In 1997, 42,000 people were killed in highway accidents in the United States. The exact cause of an accident is often unknown and, therefore, conclusions relating to the safety afforded by the vehicle to the occupant cannot be made. In addition, safety hazards in the highway environment are often not discovered due to the lack of information. Accident reconstruction is a tool commonly used by the National Transportation Safety Board (NTSB) to investigate the accident sequence, but data are often lacking and accurate reconstructions are difficult and time-consuming. Because many assumptions are made in this process, the reconstruction is not exact, making it difficult to accurately predict occupant kinematics and to identify potential safety hazards within the vehicles. Vehicle recorders would eliminate much of the guesswork involved in reconstructing accidents, enabling a more accurate assessment of occupant injuries, driver performance, and safety hazards within and around a vehicle.

Vehicular Data

Much information concerning the accident vehicles is needed to reconstruct an accident accurately. This information includes both driver inputs and vehicle outputs. The driver inputs would include steering angles; application of brakes and throttle; gear selection; engine braking; and use of lights, turn signals, cruise control, wipers, and horn at various increments prior to and during the accident sequence. Information is also necessary on driver restraint use and occupant seating location. The vehicle output parameters that are needed include the pre-impact speed, engine rpm and gear selection, acceleration history, braking efficiency, the use of cruise control and anti-lock braking systems, and activation of passive restraints.

Typically in highway accidents, the driver inputs and the vehicle outputs are derived from witness statements, or physical evidence such as the impact location, tire marks, and the final resting position of the vehicles. Unfortunately, witness statements are often in conflict, biased, and perhaps based on past experience, adding confusion to variables such as initial speed or speed at impact. Further, the accident typically occurs within 0.10 seconds, a speed at which witnesses cannot always accurately comprehend vehicle interactions. Furthermore, physical evidence can be limited if road conditions are not ideal or if evidence is not collected immediately after the accident.

Methods for Accident Reconstruction and/or Simulation

Several programs have been developed to aid in accident reconstruction/simulation. These developers include McHenry Software (m-smac,m-hvosm, m-crash, ATB/cvs); Engineering Dynamics, Inc. (EDCRASH (reconstruction), EDSMAC, EDVDS, EDVSM, EDHIS, EDVTS, EDGEN); MacInnis Engineering (PC-Crash); Mechanical Simulation Corporation (TruckSim, AutoSim); AR Software (Slam, WinSMAC); Accident Reconstruction Software (REC-TEC); Fonda Engineering Associates (CRASHEX); and others. These programs use the driver inputs and the vehicle outputs to reconstruct/simulate the accident. Crash pulses detailing the acceleration-time history of a vehicle can be calculated from these inputs, the damage profiles of the vehicles, and the vehicle stiffness.

Human Performance: Recorded information could help investigators determine the drivers' actions before and during the accident. These inputs will help to refine the vehicle and occupant dynamics during the accident. The recorded information may also help to assess if the driver was fatigued, impaired, or not making evasive maneuvers. For example, a lack of steering reversals may indicate fatigue. Such information will help to assess countermeasures for preventing accidents.

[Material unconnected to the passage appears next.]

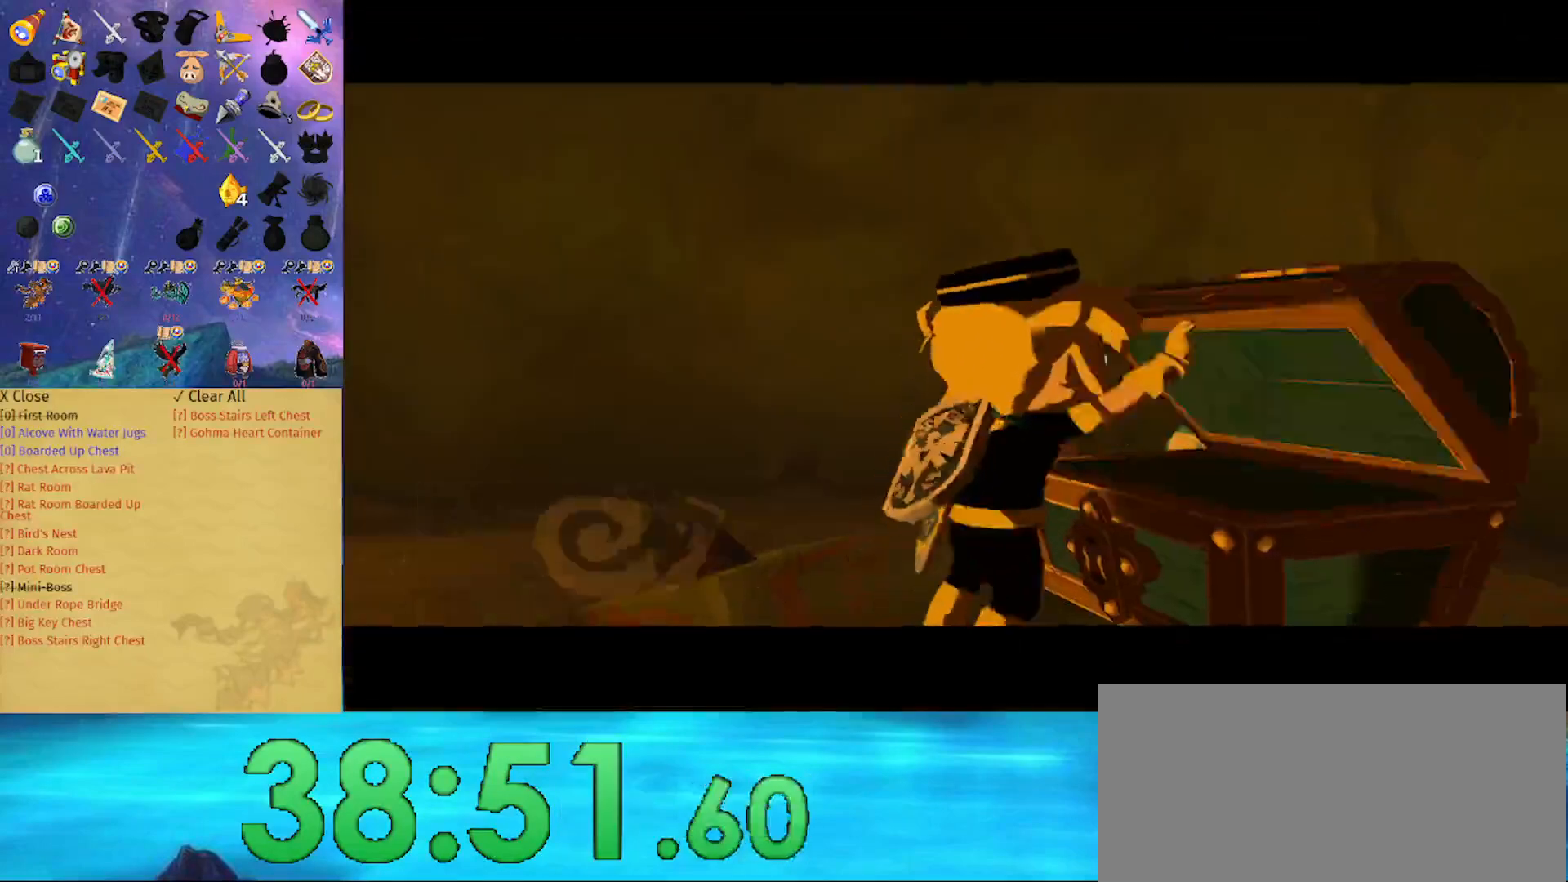
{"buttons": [], "left_stick": "center", "right_stick": "center", "events": []}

Biomechanics: Once accurate information on vehicle performance and driver response is known, the reconstruction may then be used to assess occupant kinematics and occupant protection within the vehicle. The more accurate the vehicle dynamics, the more accurate the occupant simulation. Better occupant simulation will result in more effective design changes that improve occupant safety.

Accident Reconstruction Examples

Collision of a Van and a Train:

Event recorders may be used to facilitate the accident reconstruction process. For example, in 1998 in Wagner, Oklahoma, a van was struck in the rear by a train. Witnesses in the van reported that the driver stopped at the railroad crossing and then proceeded into the crossing. The train engineer reported that the van did not stop at the crossing. An event recorder was present on the train, so the train speed at impact was known to be 46 mph. Based on the damage profile on the van and the final resting location of the van, reconstructionists at the NTSB varied the speed of the van at the point of impact to determine the most accurate trajectory and the related initial speed of the van.

The conclusion drawn, based on the reconstruction, was that the van had to be traveling about 35 mph at impact to sustain the damage and reach the final resting location. The train's event recorder enabled this iterative process to occur. Without the recorder, there would have been an infinite number of train and van speed combinations that would have resulted in a similar damage profile and rest location for the van. Furthermore, the cause of the accident would have been unknown and potential safety hazards might not be identified.

Collision of a Tractor Semi-Trailer and a School Bus:

Another simulation being developed by the NTSB involves a school bus that was struck from behind by a tractor semi-trailer in Holyoke, Colorado, in 1998. Vehicle recorders would have greatly helped the simulation and reduced the number of simulation runs required. A bus recorder would have indicated if the bus was stopped or had just started to accelerate when struck by the truck. A truck recorder would have provided information on the truck's initial speed, gear in use and rpm, when the truck driver started to brake, how hard he braked, and which brakes (semi-trailer only or full truck) he initially used. The driver added steering input just before the crash; knowing when he started to steer and the rate at which he steered would have helped in the simulation. Furthermore, both bus and truck driver inputs prior to the crash would help determine a potential cause of the accident.


Accident reconstruction/simulation is a difficult and time-consuming process. Event recorders not only simplify the reconstruction process, but they also increase the accuracy of the reconstruction resulting in more detailed conclusions concerning safety.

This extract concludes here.